_DATA SHOWN_
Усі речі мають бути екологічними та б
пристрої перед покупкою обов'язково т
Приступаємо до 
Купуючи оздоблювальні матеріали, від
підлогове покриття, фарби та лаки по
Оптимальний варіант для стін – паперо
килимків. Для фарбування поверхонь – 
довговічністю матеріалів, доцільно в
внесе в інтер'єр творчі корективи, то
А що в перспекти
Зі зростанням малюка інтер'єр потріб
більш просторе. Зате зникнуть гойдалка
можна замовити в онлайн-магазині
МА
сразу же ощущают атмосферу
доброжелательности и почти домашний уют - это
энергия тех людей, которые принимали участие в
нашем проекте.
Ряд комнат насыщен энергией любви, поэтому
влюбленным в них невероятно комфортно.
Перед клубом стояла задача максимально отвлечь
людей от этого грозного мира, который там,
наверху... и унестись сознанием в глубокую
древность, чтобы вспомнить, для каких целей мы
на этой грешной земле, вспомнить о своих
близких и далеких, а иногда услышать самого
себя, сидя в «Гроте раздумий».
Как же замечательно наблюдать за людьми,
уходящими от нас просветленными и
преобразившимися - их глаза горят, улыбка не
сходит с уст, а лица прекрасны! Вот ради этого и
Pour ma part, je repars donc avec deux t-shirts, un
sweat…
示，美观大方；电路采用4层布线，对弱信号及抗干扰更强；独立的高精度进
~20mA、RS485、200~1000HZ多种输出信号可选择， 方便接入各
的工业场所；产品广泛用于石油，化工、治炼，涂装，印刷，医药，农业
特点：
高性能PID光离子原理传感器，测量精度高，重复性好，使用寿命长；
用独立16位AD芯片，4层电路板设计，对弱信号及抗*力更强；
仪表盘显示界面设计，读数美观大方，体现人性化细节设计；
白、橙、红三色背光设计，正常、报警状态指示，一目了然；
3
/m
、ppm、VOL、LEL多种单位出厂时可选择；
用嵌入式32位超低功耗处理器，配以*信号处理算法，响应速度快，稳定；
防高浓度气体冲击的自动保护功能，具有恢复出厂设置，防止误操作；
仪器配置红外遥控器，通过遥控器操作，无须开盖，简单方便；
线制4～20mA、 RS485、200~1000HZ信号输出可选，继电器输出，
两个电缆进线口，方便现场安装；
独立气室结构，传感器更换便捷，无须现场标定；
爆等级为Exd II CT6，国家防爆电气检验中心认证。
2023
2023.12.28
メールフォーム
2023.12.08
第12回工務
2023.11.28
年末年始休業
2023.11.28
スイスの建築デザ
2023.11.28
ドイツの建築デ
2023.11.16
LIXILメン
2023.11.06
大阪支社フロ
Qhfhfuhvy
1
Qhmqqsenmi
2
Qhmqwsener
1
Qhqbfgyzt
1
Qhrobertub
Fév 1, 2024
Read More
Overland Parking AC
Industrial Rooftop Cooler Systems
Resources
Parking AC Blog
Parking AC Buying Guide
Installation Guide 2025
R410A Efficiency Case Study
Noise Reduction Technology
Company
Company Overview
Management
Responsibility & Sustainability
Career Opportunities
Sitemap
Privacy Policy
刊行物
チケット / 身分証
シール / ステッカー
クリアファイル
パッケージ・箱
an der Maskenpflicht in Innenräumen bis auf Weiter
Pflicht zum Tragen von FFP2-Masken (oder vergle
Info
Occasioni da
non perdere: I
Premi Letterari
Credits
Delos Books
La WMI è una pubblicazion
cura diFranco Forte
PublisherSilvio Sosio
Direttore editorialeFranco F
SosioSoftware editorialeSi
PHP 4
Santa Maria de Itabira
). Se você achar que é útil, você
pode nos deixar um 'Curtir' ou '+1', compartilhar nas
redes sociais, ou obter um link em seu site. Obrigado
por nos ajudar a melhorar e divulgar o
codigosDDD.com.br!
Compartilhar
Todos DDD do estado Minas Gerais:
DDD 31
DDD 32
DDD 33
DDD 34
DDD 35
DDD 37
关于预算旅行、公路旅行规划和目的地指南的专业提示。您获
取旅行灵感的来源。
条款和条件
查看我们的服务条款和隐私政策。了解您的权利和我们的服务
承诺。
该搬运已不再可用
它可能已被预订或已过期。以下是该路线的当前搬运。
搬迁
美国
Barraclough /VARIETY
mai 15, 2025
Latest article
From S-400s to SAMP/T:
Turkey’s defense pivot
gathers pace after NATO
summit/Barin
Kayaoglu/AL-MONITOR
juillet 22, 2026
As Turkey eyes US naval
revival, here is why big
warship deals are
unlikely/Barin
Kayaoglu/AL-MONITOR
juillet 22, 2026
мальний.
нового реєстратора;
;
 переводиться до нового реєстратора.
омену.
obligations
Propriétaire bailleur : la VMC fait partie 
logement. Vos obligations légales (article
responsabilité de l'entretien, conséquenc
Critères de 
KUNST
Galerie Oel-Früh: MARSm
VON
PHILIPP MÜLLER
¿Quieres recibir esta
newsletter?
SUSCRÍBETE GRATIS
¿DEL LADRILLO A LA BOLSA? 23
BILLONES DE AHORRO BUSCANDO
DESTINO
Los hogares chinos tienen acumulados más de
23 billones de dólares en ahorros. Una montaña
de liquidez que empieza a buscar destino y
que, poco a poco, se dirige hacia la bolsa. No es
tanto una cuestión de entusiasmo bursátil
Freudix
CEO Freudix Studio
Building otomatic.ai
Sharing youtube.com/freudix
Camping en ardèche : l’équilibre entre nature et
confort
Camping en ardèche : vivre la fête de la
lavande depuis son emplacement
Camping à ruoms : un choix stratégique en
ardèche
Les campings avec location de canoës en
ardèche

_EXERCISE_
Beginning with the first line of the records above, reproduce each line exactly, ending at the line that contains "Зі зростанням малюка інтер'єр потріб", and leave out everything else.

_TASK RESPONSE_
Усі речі мають бути екологічними та б
пристрої перед покупкою обов'язково т
Приступаємо до 
Купуючи оздоблювальні матеріали, від
підлогове покриття, фарби та лаки по
Оптимальний варіант для стін – паперо
килимків. Для фарбування поверхонь – 
довговічністю матеріалів, доцільно в
внесе в інтер'єр творчі корективи, то
А що в перспекти
Зі зростанням малюка інтер'єр потріб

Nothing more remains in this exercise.